**STATED EXERCISE A:**
Answer these questions about the XMLUnit excerpt:
(i) What value does the differenceFound method of MyDifferenceListener return?
(ii) When is the haltComparison method called after a difference is detected?
(iii) Which ComparisonController implementations ship with XMLUnit?

# start of DOCUMENT SEGMENT

Example 16. Using DifferenceEngine
Directly
class MyDifferenceListener implements DifferenceListener {
private boolean calledFlag = false;
public boolean called() { return calledFlag; }
public int differenceFound(Difference difference) {
calledFlag = true;
return RETURN_ACCEPT_DIFFERENCE;
}
public void skippedComparison(Node control, Node test) {
}
}
DifferenceEngine engine = new DifferenceEngine(myComparisonController);
MyDifferenceListener listener = new MyDifferenceListener();
engine.compare(controlNode, testNode, listener,
myElementQualifier);
System.err.println("There have been "
+ (listener.called() ? "" : "no ")
+ "differences.");
The ComparisonController's job is to
decide whether a comparison should be halted after a difference
has been found. Its interface is:
/**
* Determine whether a Difference that the listener has been notified of
* should halt further XML comparison. Default behaviour for a Diff
* instance is to halt if the Difference is not recoverable.
* @see Difference#isRecoverable
* @param afterDifference the last Difference passed to <code>differenceFound</code>
* @return true to halt further comparison, false otherwise
*/
boolean haltComparison(Difference afterDifference);
Whenever a difference has been detected by the
DifferenceEngine the
haltComparison method will be called
immediately after the DifferenceListener has
been informed of the difference. This is true no matter what
type of Difference has been found or which
value the DifferenceListener has
returned.
The only implementations of
ComparisonController that ship with XMLUnit
are Diff and DetailedDiff,
see Section 3.5, “Diff and
DetailedDiff” for details about them.
A ComparisonController that halted the
comparison on any non-recoverable difference could be
implemented as:
Example 17. A Simple
ComparisonController
public class HaltOnNonRecoverable implements ComparisonController {
public boolean haltComparison(Difference afterDifference) {
return !afterDifference.isRecoverable();
}
}
DifferenceListener contains two
callback methods that are invoked by the
DifferenceEngine when differences are
detected:
/**
* Receive notification that 2 nodes are different.

# end of DOCUMENT SEGMENT

**STATED EXERCISE B:**
In the records, start at the line that has "family: Entomobryidae" and continue through the end of the records. Can you write those lines out again with "phylum" switched to "division" and nothing else changed?

# start of RECORD EXTRACTS

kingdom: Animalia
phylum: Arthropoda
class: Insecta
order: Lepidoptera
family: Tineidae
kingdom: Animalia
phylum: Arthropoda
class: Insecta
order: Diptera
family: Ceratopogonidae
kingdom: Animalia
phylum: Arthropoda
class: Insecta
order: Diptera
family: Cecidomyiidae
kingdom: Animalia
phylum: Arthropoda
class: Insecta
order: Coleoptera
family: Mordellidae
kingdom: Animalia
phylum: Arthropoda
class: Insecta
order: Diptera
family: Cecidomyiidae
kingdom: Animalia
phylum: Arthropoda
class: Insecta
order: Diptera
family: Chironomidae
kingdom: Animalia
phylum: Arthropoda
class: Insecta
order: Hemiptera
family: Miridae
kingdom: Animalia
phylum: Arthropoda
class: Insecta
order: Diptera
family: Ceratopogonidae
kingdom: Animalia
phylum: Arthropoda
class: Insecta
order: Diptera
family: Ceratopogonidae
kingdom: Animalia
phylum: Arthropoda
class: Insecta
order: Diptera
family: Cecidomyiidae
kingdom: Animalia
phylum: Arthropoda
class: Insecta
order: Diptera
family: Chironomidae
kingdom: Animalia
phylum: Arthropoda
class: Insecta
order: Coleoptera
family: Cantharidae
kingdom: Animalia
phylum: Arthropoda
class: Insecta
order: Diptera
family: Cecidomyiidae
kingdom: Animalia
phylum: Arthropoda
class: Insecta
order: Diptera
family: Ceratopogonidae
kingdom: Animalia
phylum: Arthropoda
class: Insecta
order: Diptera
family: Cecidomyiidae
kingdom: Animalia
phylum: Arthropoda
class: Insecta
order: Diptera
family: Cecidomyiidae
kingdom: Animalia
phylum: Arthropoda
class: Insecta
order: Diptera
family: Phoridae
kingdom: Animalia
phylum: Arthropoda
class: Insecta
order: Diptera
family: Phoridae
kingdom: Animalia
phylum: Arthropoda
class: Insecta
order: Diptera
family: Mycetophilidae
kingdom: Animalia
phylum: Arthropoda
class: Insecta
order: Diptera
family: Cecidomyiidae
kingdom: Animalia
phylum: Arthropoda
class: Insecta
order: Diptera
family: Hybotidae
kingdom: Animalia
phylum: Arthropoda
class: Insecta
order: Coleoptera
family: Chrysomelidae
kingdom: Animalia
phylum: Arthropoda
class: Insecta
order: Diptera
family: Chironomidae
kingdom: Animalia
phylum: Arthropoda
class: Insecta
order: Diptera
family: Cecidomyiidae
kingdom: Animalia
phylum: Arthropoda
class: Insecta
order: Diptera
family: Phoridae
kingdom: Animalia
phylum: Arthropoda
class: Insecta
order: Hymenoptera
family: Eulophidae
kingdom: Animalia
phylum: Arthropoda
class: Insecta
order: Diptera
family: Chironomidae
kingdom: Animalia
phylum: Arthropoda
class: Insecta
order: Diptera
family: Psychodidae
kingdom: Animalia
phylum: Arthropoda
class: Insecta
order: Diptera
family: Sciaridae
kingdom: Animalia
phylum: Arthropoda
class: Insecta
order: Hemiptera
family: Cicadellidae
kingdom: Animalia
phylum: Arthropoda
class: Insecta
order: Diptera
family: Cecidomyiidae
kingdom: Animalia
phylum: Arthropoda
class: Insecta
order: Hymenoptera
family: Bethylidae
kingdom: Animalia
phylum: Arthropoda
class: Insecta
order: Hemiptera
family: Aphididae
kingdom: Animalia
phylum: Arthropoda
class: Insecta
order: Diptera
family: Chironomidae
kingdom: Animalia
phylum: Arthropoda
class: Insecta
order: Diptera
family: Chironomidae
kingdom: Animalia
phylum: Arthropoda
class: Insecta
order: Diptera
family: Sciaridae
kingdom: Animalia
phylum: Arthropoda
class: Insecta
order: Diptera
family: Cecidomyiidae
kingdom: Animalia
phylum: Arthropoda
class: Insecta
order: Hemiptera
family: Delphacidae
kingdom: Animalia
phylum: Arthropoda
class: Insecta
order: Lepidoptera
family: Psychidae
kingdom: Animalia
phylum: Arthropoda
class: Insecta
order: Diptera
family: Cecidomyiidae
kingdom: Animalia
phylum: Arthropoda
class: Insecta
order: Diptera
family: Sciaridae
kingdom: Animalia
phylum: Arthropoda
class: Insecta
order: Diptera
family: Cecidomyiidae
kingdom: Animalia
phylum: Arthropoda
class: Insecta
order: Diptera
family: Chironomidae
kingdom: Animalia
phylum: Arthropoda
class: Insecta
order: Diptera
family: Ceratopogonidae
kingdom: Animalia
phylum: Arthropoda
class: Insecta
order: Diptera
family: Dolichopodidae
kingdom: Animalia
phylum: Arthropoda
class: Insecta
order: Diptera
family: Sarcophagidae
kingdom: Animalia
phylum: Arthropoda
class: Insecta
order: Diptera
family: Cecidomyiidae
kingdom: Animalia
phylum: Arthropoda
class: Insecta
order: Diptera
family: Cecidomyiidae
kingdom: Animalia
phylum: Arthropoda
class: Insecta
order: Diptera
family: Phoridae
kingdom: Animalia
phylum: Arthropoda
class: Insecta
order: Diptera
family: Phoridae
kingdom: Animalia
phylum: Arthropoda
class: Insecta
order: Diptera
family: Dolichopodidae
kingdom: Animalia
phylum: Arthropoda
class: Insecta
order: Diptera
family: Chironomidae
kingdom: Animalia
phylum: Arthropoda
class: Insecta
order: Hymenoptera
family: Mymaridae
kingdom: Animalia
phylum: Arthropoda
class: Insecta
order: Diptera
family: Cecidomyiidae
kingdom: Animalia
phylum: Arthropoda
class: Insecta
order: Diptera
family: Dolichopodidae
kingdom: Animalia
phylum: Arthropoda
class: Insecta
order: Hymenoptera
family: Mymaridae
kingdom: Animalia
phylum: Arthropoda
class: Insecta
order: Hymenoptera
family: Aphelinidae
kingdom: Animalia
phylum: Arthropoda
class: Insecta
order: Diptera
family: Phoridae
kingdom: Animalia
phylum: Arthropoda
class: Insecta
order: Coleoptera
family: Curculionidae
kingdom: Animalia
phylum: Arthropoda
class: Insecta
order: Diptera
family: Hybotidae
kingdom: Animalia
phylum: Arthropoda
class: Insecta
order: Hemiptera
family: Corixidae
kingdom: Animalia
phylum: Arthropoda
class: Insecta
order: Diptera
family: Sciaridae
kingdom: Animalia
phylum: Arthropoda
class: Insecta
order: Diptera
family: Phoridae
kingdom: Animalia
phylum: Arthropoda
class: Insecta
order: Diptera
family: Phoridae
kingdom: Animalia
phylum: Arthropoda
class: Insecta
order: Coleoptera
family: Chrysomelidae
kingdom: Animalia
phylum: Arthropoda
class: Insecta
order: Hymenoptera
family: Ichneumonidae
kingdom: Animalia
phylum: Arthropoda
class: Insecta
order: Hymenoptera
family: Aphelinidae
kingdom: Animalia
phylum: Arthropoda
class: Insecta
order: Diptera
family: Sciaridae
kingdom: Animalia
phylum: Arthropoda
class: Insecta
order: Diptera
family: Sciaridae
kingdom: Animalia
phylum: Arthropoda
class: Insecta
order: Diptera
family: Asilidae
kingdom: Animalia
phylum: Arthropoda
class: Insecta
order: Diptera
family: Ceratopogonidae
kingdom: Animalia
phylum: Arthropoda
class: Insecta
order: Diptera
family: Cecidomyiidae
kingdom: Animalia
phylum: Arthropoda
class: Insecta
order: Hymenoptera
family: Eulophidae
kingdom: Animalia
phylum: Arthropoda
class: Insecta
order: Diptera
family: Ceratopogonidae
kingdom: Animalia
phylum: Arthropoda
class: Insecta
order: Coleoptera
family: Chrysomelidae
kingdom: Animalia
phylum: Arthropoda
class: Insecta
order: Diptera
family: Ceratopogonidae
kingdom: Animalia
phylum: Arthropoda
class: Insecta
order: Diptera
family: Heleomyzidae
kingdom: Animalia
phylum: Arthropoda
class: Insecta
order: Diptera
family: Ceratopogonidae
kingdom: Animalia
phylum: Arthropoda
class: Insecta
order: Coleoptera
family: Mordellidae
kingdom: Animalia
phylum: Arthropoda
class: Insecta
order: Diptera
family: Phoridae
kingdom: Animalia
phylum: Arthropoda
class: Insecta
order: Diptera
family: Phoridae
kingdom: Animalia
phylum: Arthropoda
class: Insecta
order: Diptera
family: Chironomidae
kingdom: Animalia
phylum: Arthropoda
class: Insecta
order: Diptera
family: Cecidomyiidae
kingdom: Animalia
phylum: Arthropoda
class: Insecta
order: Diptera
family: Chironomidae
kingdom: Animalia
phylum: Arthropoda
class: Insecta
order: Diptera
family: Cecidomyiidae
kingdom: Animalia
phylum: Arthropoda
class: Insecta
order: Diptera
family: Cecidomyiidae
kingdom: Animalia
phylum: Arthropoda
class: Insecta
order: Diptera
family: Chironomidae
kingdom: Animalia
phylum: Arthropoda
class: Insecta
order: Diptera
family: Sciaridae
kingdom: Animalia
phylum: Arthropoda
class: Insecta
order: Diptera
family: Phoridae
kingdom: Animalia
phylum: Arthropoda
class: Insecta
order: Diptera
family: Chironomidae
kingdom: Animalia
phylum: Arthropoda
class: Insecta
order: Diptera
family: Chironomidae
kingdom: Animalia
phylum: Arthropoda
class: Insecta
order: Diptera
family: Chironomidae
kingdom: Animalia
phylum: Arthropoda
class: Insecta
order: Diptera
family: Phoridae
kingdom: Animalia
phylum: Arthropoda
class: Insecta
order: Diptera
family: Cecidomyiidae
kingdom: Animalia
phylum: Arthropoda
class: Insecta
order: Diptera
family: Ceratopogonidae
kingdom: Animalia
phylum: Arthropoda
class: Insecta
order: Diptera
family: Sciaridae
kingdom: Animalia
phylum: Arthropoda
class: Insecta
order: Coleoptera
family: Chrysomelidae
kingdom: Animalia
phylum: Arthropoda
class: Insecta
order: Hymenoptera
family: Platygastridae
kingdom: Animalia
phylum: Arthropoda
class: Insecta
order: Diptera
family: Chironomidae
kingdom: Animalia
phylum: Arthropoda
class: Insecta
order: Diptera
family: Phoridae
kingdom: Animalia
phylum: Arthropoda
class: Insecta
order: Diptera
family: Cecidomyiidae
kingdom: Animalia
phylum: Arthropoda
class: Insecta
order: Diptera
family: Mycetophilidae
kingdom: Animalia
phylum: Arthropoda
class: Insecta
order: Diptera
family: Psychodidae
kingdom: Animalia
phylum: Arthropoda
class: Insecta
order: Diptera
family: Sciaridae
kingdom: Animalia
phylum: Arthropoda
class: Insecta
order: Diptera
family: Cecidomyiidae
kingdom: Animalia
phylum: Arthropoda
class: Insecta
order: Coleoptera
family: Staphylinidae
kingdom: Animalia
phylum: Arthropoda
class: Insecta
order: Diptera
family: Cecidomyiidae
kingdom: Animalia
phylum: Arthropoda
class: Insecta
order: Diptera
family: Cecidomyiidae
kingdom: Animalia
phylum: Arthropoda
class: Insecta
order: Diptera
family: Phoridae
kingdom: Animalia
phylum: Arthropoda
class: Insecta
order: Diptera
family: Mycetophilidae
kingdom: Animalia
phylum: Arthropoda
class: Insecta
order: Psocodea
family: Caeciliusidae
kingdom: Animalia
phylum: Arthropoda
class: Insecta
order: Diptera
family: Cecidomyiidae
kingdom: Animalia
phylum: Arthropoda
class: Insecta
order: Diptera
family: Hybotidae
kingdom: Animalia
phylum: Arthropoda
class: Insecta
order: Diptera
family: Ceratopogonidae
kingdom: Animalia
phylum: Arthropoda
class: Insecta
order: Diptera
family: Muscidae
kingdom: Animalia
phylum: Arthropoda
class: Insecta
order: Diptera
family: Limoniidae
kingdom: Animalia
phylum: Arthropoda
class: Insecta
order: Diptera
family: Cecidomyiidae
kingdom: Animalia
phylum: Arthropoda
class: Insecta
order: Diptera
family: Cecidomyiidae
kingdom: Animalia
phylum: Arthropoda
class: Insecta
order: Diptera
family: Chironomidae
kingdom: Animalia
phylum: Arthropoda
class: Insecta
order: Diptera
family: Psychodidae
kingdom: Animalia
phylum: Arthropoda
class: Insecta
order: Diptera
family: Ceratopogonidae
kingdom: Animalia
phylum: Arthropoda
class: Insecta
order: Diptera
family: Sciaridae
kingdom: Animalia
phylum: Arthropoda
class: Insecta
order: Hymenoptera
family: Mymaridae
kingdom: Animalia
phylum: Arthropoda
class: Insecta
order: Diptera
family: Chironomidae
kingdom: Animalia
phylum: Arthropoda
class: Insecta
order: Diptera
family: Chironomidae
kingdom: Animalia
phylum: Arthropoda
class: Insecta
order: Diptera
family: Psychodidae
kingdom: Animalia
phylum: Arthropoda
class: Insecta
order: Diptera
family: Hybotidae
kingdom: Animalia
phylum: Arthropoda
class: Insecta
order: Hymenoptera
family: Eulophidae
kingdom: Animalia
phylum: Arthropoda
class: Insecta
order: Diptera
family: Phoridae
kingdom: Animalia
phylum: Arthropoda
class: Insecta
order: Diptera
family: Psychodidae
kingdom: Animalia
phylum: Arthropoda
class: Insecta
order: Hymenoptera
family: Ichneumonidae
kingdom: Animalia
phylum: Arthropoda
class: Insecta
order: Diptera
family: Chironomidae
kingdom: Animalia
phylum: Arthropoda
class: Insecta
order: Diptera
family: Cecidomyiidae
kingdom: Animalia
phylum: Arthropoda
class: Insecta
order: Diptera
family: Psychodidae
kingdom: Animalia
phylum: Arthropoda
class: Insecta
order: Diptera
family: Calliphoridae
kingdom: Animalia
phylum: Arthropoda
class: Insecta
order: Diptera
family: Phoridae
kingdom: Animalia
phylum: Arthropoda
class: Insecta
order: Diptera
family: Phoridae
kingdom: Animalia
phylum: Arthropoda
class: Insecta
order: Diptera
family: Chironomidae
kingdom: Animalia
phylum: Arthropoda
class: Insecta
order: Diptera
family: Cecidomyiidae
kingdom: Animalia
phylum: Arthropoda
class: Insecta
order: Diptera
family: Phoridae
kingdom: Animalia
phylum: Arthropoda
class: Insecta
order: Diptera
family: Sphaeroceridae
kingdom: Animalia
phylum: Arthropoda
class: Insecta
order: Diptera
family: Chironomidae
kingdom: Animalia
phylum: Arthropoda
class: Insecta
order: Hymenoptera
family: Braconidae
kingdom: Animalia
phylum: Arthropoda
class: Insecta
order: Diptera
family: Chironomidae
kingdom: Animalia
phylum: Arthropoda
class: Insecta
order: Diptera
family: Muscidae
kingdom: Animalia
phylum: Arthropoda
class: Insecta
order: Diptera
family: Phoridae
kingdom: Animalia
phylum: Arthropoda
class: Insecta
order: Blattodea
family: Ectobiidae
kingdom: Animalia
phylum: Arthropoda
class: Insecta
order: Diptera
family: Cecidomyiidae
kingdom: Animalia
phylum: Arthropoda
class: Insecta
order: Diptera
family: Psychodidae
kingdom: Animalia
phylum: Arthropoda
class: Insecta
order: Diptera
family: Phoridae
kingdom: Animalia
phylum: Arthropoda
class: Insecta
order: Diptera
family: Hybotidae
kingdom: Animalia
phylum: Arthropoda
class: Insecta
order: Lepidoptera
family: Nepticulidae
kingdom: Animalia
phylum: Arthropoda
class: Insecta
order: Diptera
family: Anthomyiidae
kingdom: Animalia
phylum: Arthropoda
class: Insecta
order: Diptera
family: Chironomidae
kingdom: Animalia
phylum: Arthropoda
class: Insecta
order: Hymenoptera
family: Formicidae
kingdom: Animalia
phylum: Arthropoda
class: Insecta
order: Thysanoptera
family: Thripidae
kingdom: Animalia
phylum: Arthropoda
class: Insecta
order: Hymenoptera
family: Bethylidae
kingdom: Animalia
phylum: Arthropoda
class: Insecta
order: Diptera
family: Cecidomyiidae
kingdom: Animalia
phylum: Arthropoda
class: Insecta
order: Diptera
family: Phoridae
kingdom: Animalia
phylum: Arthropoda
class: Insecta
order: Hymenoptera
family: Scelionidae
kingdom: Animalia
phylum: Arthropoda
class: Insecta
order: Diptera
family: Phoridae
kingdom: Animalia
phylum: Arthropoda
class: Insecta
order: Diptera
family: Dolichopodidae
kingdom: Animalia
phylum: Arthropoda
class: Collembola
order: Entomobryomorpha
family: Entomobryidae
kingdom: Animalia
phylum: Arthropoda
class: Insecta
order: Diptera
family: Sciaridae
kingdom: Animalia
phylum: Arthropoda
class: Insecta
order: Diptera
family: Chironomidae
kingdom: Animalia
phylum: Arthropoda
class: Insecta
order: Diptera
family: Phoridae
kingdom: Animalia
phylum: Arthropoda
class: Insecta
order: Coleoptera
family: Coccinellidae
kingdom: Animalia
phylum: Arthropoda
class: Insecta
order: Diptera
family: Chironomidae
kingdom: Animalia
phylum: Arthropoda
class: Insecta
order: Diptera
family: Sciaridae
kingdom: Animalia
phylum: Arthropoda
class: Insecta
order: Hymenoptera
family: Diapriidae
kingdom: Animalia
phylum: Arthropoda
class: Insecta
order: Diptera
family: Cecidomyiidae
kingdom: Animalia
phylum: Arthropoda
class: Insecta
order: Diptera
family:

# end of RECORD EXTRACTS

**WRITTEN SOLUTION A:**
(i) RETURN_ACCEPT_DIFFERENCE
(ii) Immediately after the DifferenceListener has been informed of the difference.
(iii) Diff and DetailedDiff.

**WRITTEN SOLUTION B:**
family: Entomobryidae
kingdom: Animalia
division: Arthropoda
class: Insecta
order: Diptera
family: Sciaridae
kingdom: Animalia
division: Arthropoda
class: Insecta
order: Diptera
family: Chironomidae
kingdom: Animalia
division: Arthropoda
class: Insecta
order: Diptera
family: Phoridae
kingdom: Animalia
division: Arthropoda
class: Insecta
order: Coleoptera
family: Coccinellidae
kingdom: Animalia
division: Arthropoda
class: Insecta
order: Diptera
family: Chironomidae
kingdom: Animalia
division: Arthropoda
class: Insecta
order: Diptera
family: Sciaridae
kingdom: Animalia
division: Arthropoda
class: Insecta
order: Hymenoptera
family: Diapriidae
kingdom: Animalia
division: Arthropoda
class: Insecta
order: Diptera
family: Cecidomyiidae
kingdom: Animalia
division: Arthropoda
class: Insecta
order: Diptera
family:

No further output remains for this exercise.